■ **Stored data entries**
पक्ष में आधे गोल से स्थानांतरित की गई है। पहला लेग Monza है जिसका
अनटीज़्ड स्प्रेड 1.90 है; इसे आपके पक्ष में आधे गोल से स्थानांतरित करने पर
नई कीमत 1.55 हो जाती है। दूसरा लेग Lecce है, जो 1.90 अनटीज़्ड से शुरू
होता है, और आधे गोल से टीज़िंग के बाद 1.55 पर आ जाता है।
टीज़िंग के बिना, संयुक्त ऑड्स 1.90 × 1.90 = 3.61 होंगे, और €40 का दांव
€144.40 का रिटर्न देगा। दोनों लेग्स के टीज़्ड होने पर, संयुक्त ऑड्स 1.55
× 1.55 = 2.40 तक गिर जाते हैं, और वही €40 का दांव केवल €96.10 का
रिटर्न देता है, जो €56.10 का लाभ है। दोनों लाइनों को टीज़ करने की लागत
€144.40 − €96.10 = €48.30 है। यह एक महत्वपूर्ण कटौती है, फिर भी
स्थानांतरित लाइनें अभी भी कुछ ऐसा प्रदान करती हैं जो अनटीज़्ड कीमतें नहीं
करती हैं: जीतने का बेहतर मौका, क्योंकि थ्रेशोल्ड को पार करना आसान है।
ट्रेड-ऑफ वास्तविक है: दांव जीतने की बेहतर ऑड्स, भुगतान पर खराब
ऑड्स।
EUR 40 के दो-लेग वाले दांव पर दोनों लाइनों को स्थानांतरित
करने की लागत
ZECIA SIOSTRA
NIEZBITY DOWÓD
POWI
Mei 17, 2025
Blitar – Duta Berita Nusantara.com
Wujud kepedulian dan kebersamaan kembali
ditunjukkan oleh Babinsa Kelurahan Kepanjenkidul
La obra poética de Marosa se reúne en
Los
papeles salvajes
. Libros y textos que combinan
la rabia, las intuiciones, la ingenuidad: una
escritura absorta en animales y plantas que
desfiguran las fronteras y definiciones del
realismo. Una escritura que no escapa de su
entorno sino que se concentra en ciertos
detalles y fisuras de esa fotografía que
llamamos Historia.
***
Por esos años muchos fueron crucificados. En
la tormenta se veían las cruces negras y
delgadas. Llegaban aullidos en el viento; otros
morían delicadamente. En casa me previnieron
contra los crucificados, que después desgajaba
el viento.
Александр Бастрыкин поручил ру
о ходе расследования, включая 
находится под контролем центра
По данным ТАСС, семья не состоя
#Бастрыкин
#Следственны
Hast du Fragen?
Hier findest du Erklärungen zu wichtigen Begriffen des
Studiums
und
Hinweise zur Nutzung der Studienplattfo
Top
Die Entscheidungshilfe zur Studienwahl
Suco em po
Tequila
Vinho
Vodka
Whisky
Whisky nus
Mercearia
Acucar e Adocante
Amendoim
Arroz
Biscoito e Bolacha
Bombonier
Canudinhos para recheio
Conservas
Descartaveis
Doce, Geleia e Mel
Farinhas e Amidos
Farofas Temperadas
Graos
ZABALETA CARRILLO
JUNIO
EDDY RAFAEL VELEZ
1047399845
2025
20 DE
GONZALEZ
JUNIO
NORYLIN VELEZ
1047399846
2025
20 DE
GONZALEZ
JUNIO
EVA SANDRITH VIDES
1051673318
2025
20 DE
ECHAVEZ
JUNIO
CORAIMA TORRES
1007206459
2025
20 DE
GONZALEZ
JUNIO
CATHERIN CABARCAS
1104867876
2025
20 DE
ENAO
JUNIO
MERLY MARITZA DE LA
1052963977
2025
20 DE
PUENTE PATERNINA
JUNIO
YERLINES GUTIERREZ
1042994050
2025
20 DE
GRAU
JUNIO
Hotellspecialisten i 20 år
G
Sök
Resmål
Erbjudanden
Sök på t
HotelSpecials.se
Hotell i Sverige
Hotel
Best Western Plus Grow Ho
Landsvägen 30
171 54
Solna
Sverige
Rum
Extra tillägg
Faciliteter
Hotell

■ **What this task involves**
Copy out all of the material above line by line, keeping every word, number, and symbol unchanged.

■ **Answer area**
पक्ष में आधे गोल से स्थानांतरित की गई है। पहला लेग Monza है जिसका
अनटीज़्ड स्प्रेड 1.90 है; इसे आपके पक्ष में आधे गोल से स्थानांतरित करने पर
नई कीमत 1.55 हो जाती है। दूसरा लेग Lecce है, जो 1.90 अनटीज़्ड से शुरू
होता है, और आधे गोल से टीज़िंग के बाद 1.55 पर आ जाता है।
टीज़िंग के बिना, संयुक्त ऑड्स 1.90 × 1.90 = 3.61 होंगे, और €40 का दांव
€144.40 का रिटर्न देगा। दोनों लेग्स के टीज़्ड होने पर, संयुक्त ऑड्स 1.55
× 1.55 = 2.40 तक गिर जाते हैं, और वही €40 का दांव केवल €96.10 का
रिटर्न देता है, जो €56.10 का लाभ है। दोनों लाइनों को टीज़ करने की लागत
€144.40 − €96.10 = €48.30 है। यह एक महत्वपूर्ण कटौती है, फिर भी
स्थानांतरित लाइनें अभी भी कुछ ऐसा प्रदान करती हैं जो अनटीज़्ड कीमतें नहीं
करती हैं: जीतने का बेहतर मौका, क्योंकि थ्रेशोल्ड को पार करना आसान है।
ट्रेड-ऑफ वास्तविक है: दांव जीतने की बेहतर ऑड्स, भुगतान पर खराब
ऑड्स।
EUR 40 के दो-लेग वाले दांव पर दोनों लाइनों को स्थानांतरित
करने की लागत
ZECIA SIOSTRA
NIEZBITY DOWÓD
POWI
Mei 17, 2025
Blitar – Duta Berita Nusantara.com
Wujud kepedulian dan kebersamaan kembali
ditunjukkan oleh Babinsa Kelurahan Kepanjenkidul
La obra poética de Marosa se reúne en
Los
papeles salvajes
. Libros y textos que combinan
la rabia, las intuiciones, la ingenuidad: una
escritura absorta en animales y plantas que
desfiguran las fronteras y definiciones del
realismo. Una escritura que no escapa de su
entorno sino que se concentra en ciertos
detalles y fisuras de esa fotografía que
llamamos Historia.
***
Por esos años muchos fueron crucificados. En
la tormenta se veían las cruces negras y
delgadas. Llegaban aullidos en el viento; otros
morían delicadamente. En casa me previnieron
contra los crucificados, que después desgajaba
el viento.
Александр Бастрыкин поручил ру
о ходе расследования, включая 
находится под контролем центра
По данным ТАСС, семья не состоя
#Бастрыкин
#Следственны
Hast du Fragen?
Hier findest du Erklärungen zu wichtigen Begriffen des
Studiums
und
Hinweise zur Nutzung der Studienplattfo
Top
Die Entscheidungshilfe zur Studienwahl
Suco em po
Tequila
Vinho
Vodka
Whisky
Whisky nus
Mercearia
Acucar e Adocante
Amendoim
Arroz
Biscoito e Bolacha
Bombonier
Canudinhos para recheio
Conservas
Descartaveis
Doce, Geleia e Mel
Farinhas e Amidos
Farofas Temperadas
Graos
ZABALETA CARRILLO
JUNIO
EDDY RAFAEL VELEZ
1047399845
2025
20 DE
GONZALEZ
JUNIO
NORYLIN VELEZ
1047399846
2025
20 DE
GONZALEZ
JUNIO
EVA SANDRITH VIDES
1051673318
2025
20 DE
ECHAVEZ
JUNIO
CORAIMA TORRES
1007206459
2025
20 DE
GONZALEZ
JUNIO
CATHERIN CABARCAS
1104867876
2025
20 DE
ENAO
JUNIO
MERLY MARITZA DE LA
1052963977
2025
20 DE
PUENTE PATERNINA
JUNIO
YERLINES GUTIERREZ
1042994050
2025
20 DE
GRAU
JUNIO
Hotellspecialisten i 20 år
G
Sök
Resmål
Erbjudanden
Sök på t
HotelSpecials.se
Hotell i Sverige
Hotel
Best Western Plus Grow Ho
Landsvägen 30
171 54
Solna
Sverige
Rum
Extra tillägg
Faciliteter
Hotell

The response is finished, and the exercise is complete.